INPUT FOR THIS TASK Block Start

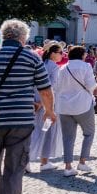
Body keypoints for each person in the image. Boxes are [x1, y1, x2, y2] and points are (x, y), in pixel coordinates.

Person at [0, 19, 53, 194]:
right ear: (23, 38)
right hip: (21, 119)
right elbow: (45, 89)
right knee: (15, 168)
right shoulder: (31, 57)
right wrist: (50, 111)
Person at [55, 45, 97, 176]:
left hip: (64, 107)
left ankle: (68, 167)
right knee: (89, 133)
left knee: (67, 138)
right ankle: (82, 162)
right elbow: (91, 86)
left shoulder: (62, 68)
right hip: (82, 105)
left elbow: (57, 87)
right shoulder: (86, 67)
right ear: (82, 55)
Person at [29, 43, 64, 172]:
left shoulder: (39, 64)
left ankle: (27, 160)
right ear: (52, 53)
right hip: (47, 103)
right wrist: (45, 105)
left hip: (34, 102)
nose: (62, 55)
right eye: (60, 52)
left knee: (33, 131)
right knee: (47, 131)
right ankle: (44, 161)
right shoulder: (53, 67)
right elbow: (51, 87)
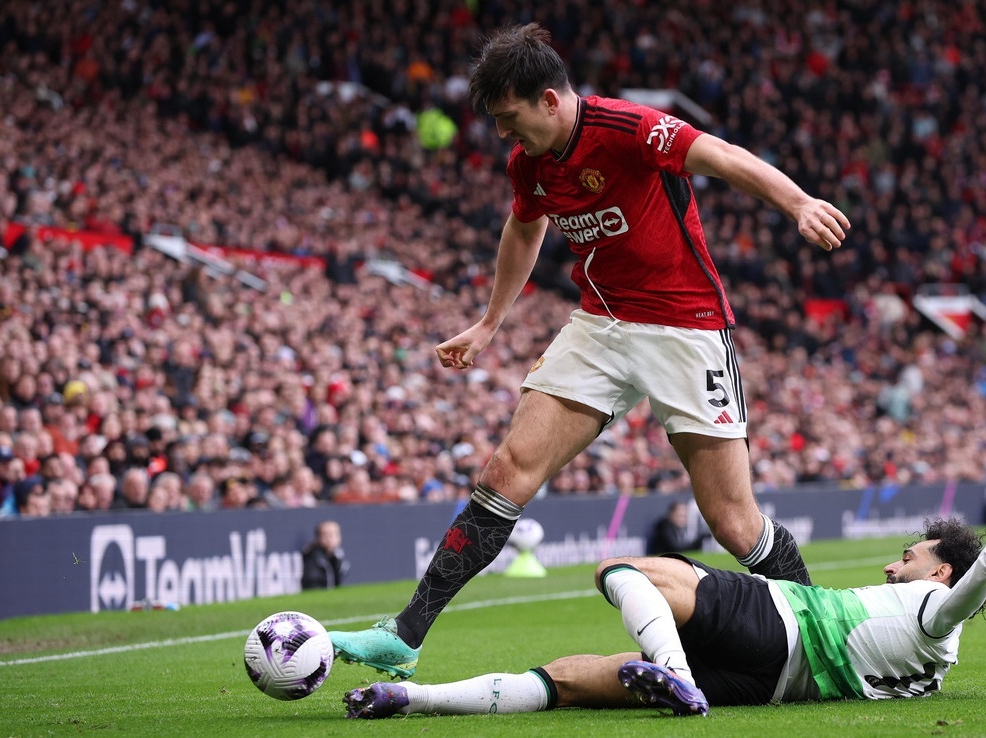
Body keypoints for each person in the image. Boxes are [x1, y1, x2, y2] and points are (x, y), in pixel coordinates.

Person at [329, 21, 850, 680]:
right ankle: (407, 635)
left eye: (510, 118)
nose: (502, 135)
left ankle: (831, 641)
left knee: (732, 521)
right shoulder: (531, 161)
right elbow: (524, 230)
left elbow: (720, 153)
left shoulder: (631, 129)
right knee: (505, 470)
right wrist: (490, 322)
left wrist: (797, 202)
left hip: (685, 330)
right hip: (600, 324)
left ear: (550, 100)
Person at [342, 501, 986, 719]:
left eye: (909, 557)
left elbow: (950, 611)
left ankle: (671, 669)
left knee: (619, 569)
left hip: (782, 621)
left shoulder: (934, 607)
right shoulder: (930, 672)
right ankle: (409, 698)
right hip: (768, 687)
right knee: (571, 679)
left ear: (941, 572)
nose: (895, 564)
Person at [301, 520, 350, 590]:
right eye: (325, 535)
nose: (330, 539)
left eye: (334, 535)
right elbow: (312, 584)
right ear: (318, 538)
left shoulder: (338, 557)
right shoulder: (313, 557)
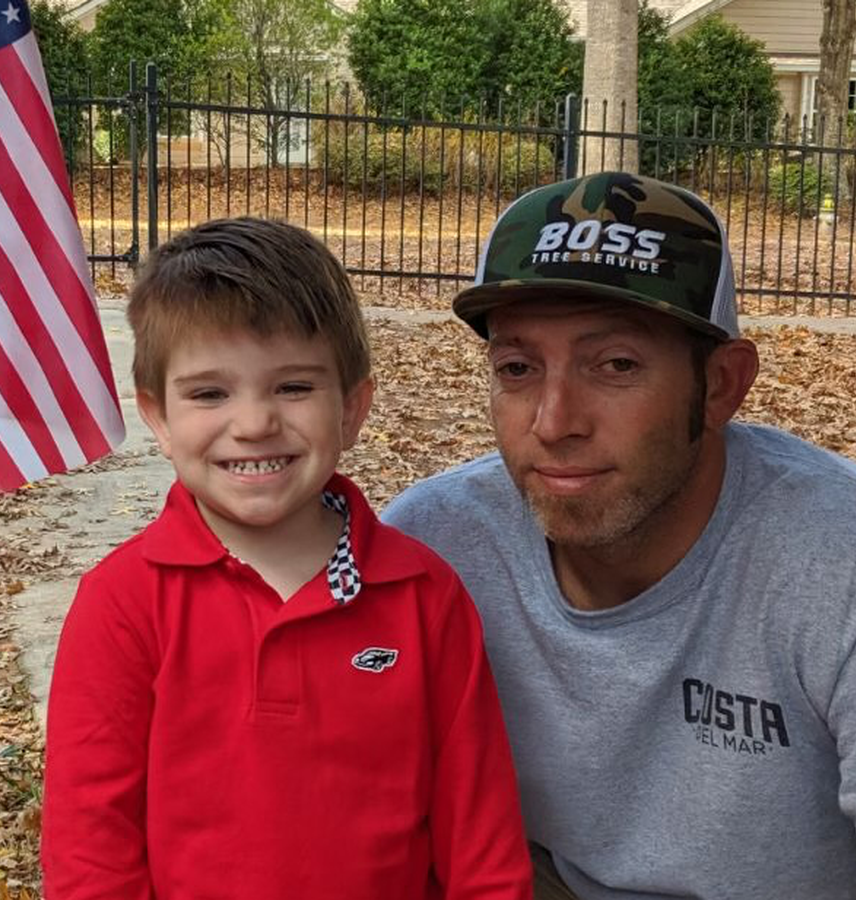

INPUT FOR THIS TASK Block End

## PROBLEM DESCRIPTION
Precisely the lines between those holding "right shoulder: (31, 57)" and "right ear: (52, 53)", inclusive, are to be reproduced from the listing above, with nothing added.

## ANSWER FOR THIS EXERCISE
right shoulder: (31, 57)
right wrist: (50, 111)
Person at [55, 45, 97, 176]:
left hip: (64, 107)
left ankle: (68, 167)
right knee: (89, 133)
left knee: (67, 138)
right ankle: (82, 162)
right elbow: (91, 86)
left shoulder: (62, 68)
right hip: (82, 105)
left elbow: (57, 87)
right shoulder: (86, 67)
right ear: (82, 55)
Person at [29, 43, 64, 172]:
left shoulder: (39, 64)
left ankle: (27, 160)
right ear: (52, 53)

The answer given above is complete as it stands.